The law does not say that all-electric must be the only solution. SB 1221 would also allow the utility to switch neighbourhood blocks over to “thermal networks,” or a network of underground geothermal pipes that would heat and cool buildings. Menten said that air-source heat pumps are more attractive in California, so all-electric will likely be the favoured approach. But other states, such as Massachusetts, are moving forward on thermal networks. The Building Decarbonization Coalition has a state-by-state tracker, with more than a dozen states passing some version of a bill aimed at decarbonizing buildings.

The upside to thermal networks is that they offer a very clear transition pathway for gas utility workers, who could put their skills to use building out geothermal infrastructure, which would have similarities to gas systems.

“That’s a really attractive concept for a lot of labour unions, utilities, and environmental advocates because it’s a way to transition workers who are working on gas pipelines into a new sector,” Menten said.

Utility death spiral

SB 1221 also contained a few other elements that should help push electrification along. It will require utilities to map out their gas distribution systems, depicting where they intend to repair and replace ageing gas lines. That information would need to be disclosed to regulators. This provision alone is a noteworthy development, and it will help the public and utility regulators to understand and plan for the future.

In addition, the law will make neighbourhood-scale electrification easier to implement. Up until now, if PG&E or some other utility wanted to electrify a neighbourhood, it would need 100 percent of participating households to consent. For the pilot projects authorized in the law, utilities will only need the approval of two-thirds of households in a given area, eliminating the ability of a lone dissenting house to veto the entire project. 

Vespa said that the California Public Utilities Commission (CPUC), which regulates utilities in the state, likely already had the power to authorise projects that didn’t have unanimous consent, but the new law clarifies that and provides more specific direction to the utility regulator. The law also provides more resources to CPUC, which Vespa said is often strained and stretched thin.

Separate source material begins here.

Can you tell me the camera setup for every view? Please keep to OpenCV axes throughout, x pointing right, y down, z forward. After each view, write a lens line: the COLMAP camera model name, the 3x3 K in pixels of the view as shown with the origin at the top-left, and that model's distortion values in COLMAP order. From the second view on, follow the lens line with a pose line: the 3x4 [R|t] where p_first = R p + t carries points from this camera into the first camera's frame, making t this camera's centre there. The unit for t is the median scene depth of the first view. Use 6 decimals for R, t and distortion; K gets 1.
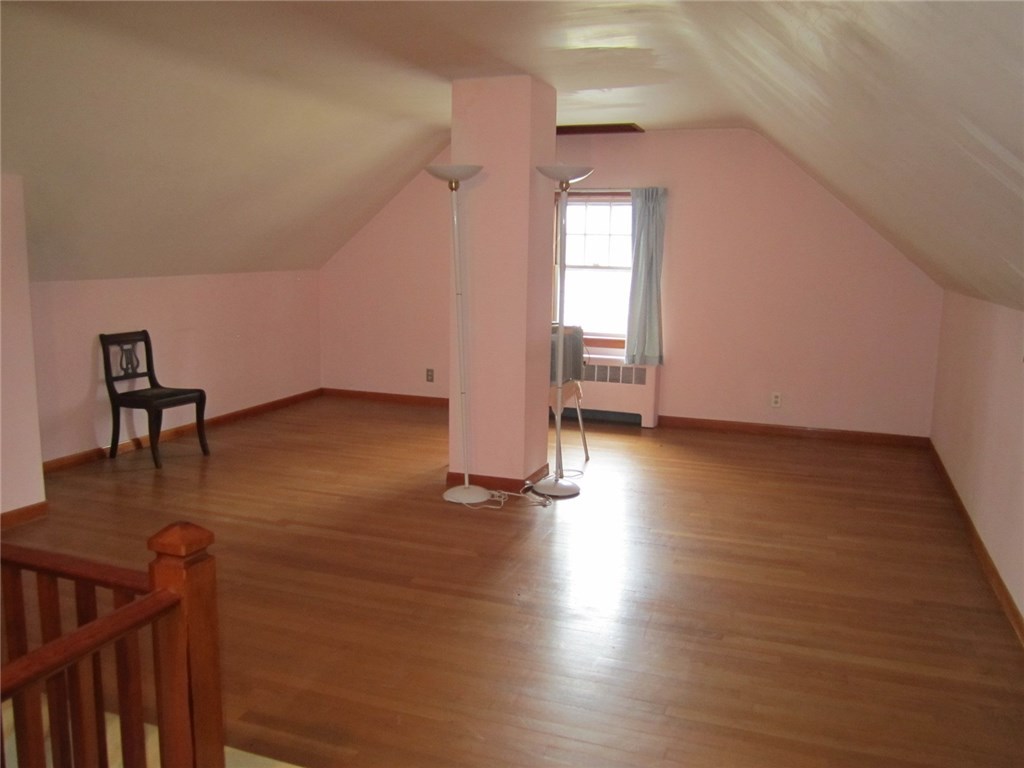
lens RADIAL K [[853.4, 0, 509.9], [0, 853.4, 380.4], [0, 0, 1]] dist [-0.050709, -0.016371]
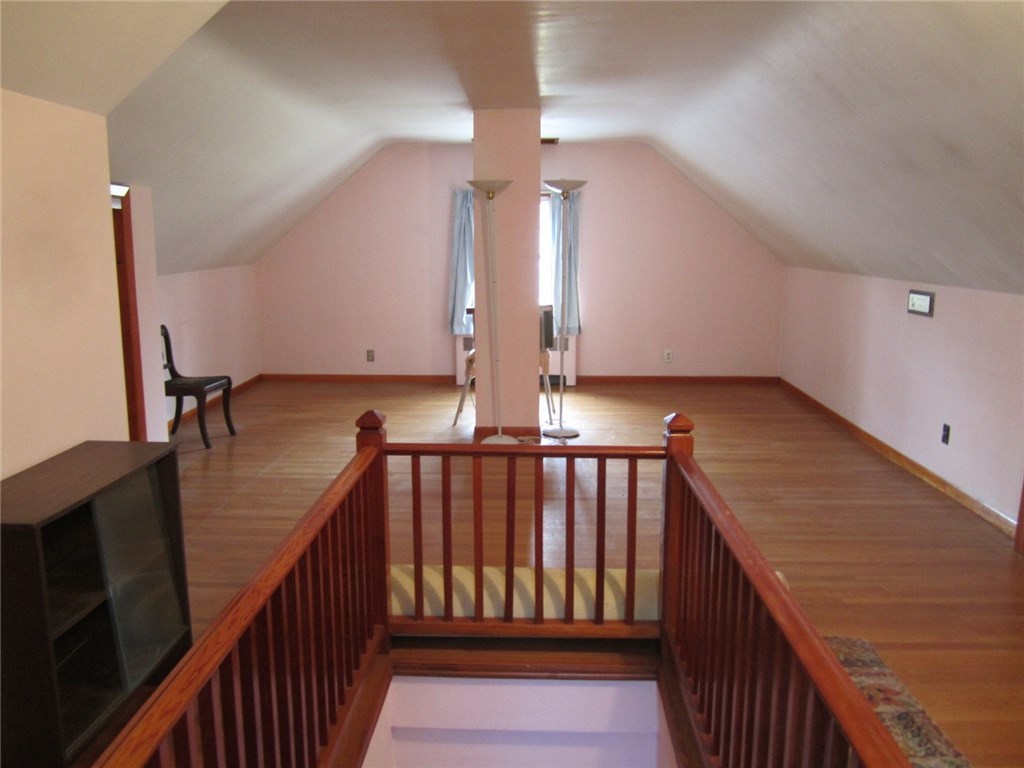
lens RADIAL K [[853.4, 0, 514.4], [0, 853.4, 386.5], [0, 0, 1]] dist [-0.050709, -0.016371]
pose [[0.944184, -0.071451, 0.321577, -0.323143], [0.062783, 0.997331, 0.037259, 0.005489], [-0.323381, -0.014990, 0.946150, -0.144594]]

California has already seen a decline in gas consumption, and that decline is expected to continue for the foreseeable future as both state policy and the economics of electric buildings favour all-electric construction.

That raises the prospects of a utility “death spiral” — a scenario in which customers abandon the dirty gas system, resulting in soaring costs for a shrinking customer base. Everyone has known about that risk for many years, but policymakers have been reluctant to confront it, Vespa said.

“If you’re building a pipeline, those are capitalised expenses that get paid off over 60 years. So, now we’re into the 2080s. Who’s paying for that when we should have shifted almost everyone over to electric by that point?” Vespa said.

While the transition is happening far too slowly, early signs of the death spiral are visible. A decline in demand has already led PG&E to raise its rates by $5.78 per month, with the utility’s fixed costs covered by a shrinking customer base.

Stranded asset risk 

If utilities continued to replace ageing gas lines with new gas infrastructure, the financial risk would build up in the system. SB 1221 could help reduce that stranded asset risk by demonstrating a way forward, heading off construction of new gas pipes and electrifying neighbourhoods all at once.

A study by a San Francisco-based economic consultancy called E3 found that gas decommissioning coupled with building electrification could avoid $20 billion in gas pipeline replacement costs in California through 2045.

Vespa said he would have favoured the California legislature take more sweeping action to speed up the transition of the state’s buildings, but the 30 pilot projects will provide a “proof of concept” that will give lawmakers confidence to scale up the approach in the years ahead.

“It’s a pilot, it’s a modest start. But it’s an important start.”